In the notice to noteholders, what ISIN does it list for the Class A7 Notes?

GIVEN PASSAGE:
BEGIN

Canary Wharf Finance II PLC Notice to Noteholders of Result of Meetings (0598U)
30 Novembre 2021 - 1:44PM
UK Regulatory
TIDM31PE
RNS Number : 0598U
Canary Wharf Finance II PLC
30 November 2021
NOT FOR RELEASE, PUBLICATION OR DISTRIBUTION IN OR INTO OR TO
ANY PERSON IN OR INTO ANY JURISDICTION WHERE IT IS UNLAWFUL TO
RELEASE, PUBLISH, OR DISTRIBUTE THIS DOCUMENT.
Notice to Noteholders of Result of EACH Meeting
To the holders of the outstanding notes listed in the table
below
(together, the "Notes" and each a "Series")
issued by Canary Wharf Finance II plc:
Description of Notes ISIN
---------------------------------------------------------- -------------
GBP240,000,000 Class Al 6.455% First Mortgage XS0112279616
Debentures due October 2033 (the "First Issue
Class Al Notes"), GBP475,000,000 Class Al 6.455%
First Mortgage Debentures due October 2033 (the
"Second Issue Class Al Notes"), GBP500,000,000
Class Al 6.455% First Mortgage Debentures due
October 2033 (the "Third Issue Class Al Notes"
and, together with the First Issue Class Al
Notes and the Second Issue Class Al Notes, the
"Class Al Notes")
GBP200,000,000 Class A3 5.952% First Mortgage XS0130681512
Debentures due October 2037 (the "Second Issue
Class A3 Notes"), GBP200,000,000 Class A3 5.952%
First Mortgage Debentures due October 2037 (the
"Third Issue Class A3 Notes" and together with
the Second Issue Class A3 Notes, the "Class
A3 Notes")
GBP85,000,000 Class B 6.800 per cent. First XS0112281190
Mortgage Debentures due October 2033 of the
Issuer (the "First Issue Class B Notes"), GBP150,000,000
Class B 6.800 per cent. First Mortgage Debentures
due October 2033 (the "Third Issue Class B Notes"
and, together with the First Issue Class B Notes,
the "Class B Notes")
GBP222,000,000 Class A7 Floating Rate First XS0295171341
Mortgage Debentures due 2037 (the "Class A7
Notes")
GBP104,000,000 Class B3 Floating Rate First XS0295172075
Mortgage Debentures due 2037 (the "Class B3
Notes")
GBP275,000,000 Class C2 Floating Rate First XS0295172406
Mortgage Debentures due 2037 (the "Class C2
Notes")
GBP125,000,000 Class D2 Floating Rate First XS0295172745
Mortgage Debentures due 2037 (the "Class D2
Notes")

END

DATA EXCERPT:
BEGIN

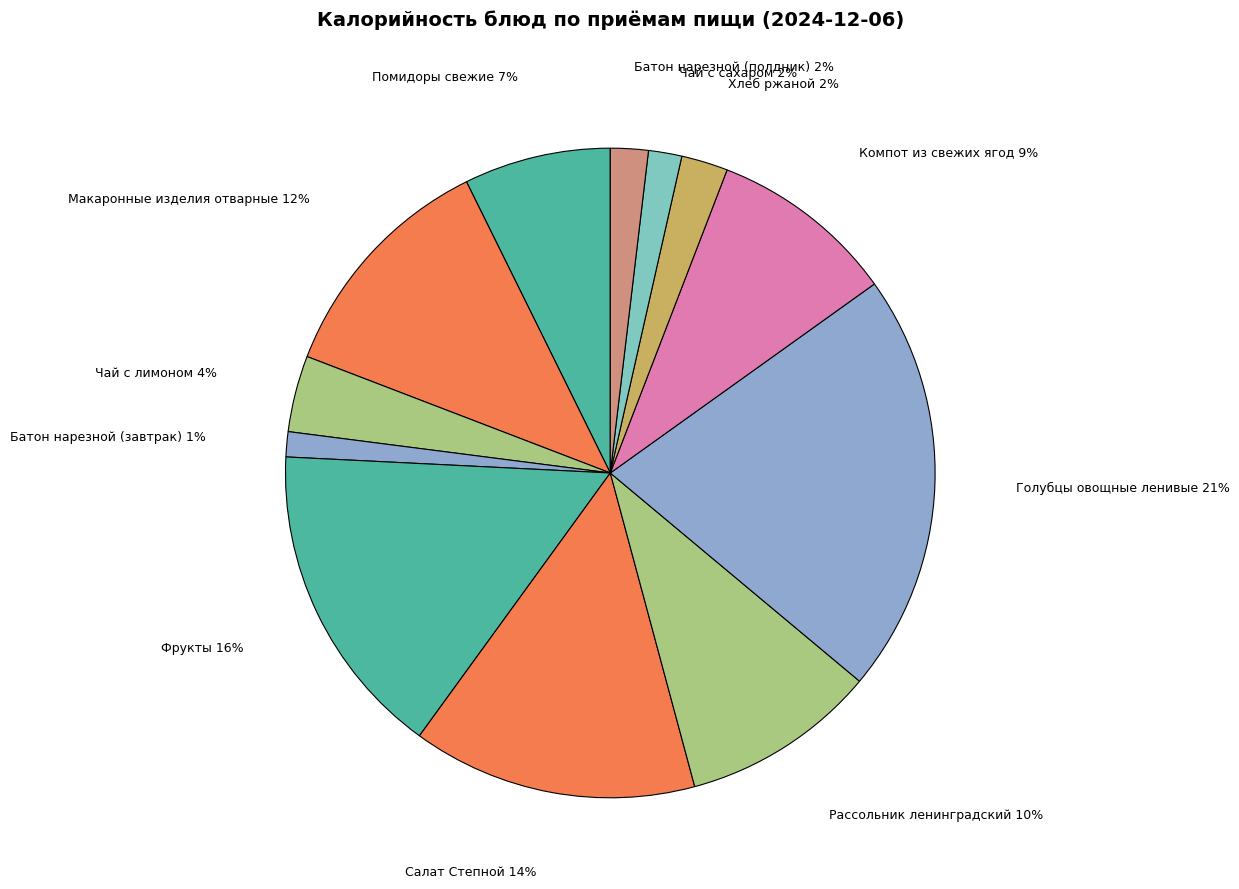

To the nearest percent, what is the difference between the largest and smallest slice percentages?

20%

END

WRITTEN RESPONSE:
XS0295171341